Testo proposto
L’Errore nel Calcolo del Cumulo di Pene Parziale
Il secondo motivo di ricorso, anch’esso accolto, verteva sulla data di decorrenza del secondo cumulo parziale. La difesa sosteneva che i reati commessi nel 2010 avrebbero dovuto essere inseriti nel primo cumulo, poiché commessi prima dell’inizio della carcerazione definitiva legata al secondo blocco di pene.
La Cassazione ha chiarito un principio fondamentale: quando un condannato commette un nuovo reato durante l’esecuzione di una pena, si interrompe il rapporto esecutivo in corso e se ne apre uno nuovo. Si procede quindi con cumuli parziali. Il primo cumulo include le pene per i reati commessi fino alla data del nuovo reato; il secondo cumulo comprende la pena residua del primo e le pene per i reati successivi.
L’errore del giudice dell’esecuzione è stato nell’individuare la data di interruzione nel 6 ottobre 2010 (inizio di una misura cautelare), anziché nella data in cui era stato commesso il primo dei nuovi reati. Questo ha comportato un calcolo errato del cumulo di pene complessivo.
Le Motivazioni della Sentenza
Le motivazioni della Corte si fondano su due pilastri del nostro ordinamento processuale. In primo luogo, il principio secondo cui ogni provvedimento giurisdizionale deve essere sorretto da una motivazione congrua, logica e completa, che dia conto delle ragioni della decisione. Una motivazione apparente o che ignora elementi cruciali forniti dalle parti equivale a un’assenza di motivazione e vizia il provvedimento.
In secondo luogo, la sentenza ribadisce la corretta interpretazione delle norme sull’esecuzione delle pene concorrenti. La logica dei cumuli parziali è quella di segmentare l’esecuzione penale in base alla condotta del reo. L’evento che determina la rottura del primo rapporto esecutivo è la commissione di un nuovo reato. È da quel momento che deve iniziare il calcolo del secondo cumulo, per garantire una corretta applicazione dei meccanismi di calcolo, come il criterio moderatore dell’art. 78 c.p.
Conclusioni
Questa pronuncia della Cassazione ha importanti implicazioni pratiche. Ricorda ai giudici dell’esecuzione l’inderogabile dovere di motivare puntualmente le proprie decisioni, specialmente di fronte a nuove argomentazioni. Inoltre, stabilisce un criterio chiaro e giuridicamente fondato per il calcolo del cumulo di pene in caso di reati commessi durante l’esecuzione, legando l’interruzione del primo cumulo alla data di commissione del nuovo illecito. Si tratta di una decisione che rafforza le garanzie difensive e la certezza del diritto nella delicata fase dell’esecuzione della pena.

Elementi tratti da una fonte di dati:

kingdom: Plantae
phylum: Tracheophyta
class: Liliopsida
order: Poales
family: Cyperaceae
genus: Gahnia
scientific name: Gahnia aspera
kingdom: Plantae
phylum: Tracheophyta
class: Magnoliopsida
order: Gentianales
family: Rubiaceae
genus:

Consegna
Spiega in una-tre frasi perché, secondo il testo sul cumulo di pene, il calcolo del secondo cumulo parziale deve iniziare dalla data in cui è stato commesso il nuovo reato.

Soluzione proposta
Il secondo cumulo deve iniziare da quella data perché è la commissione di un nuovo reato a interrompere il primo rapporto esecutivo e ad aprirne uno nuovo. Far partire il secondo cumulo da quel momento garantisce una corretta applicazione dei meccanismi di calcolo, come il criterio moderatore dell'art. 78 c.p.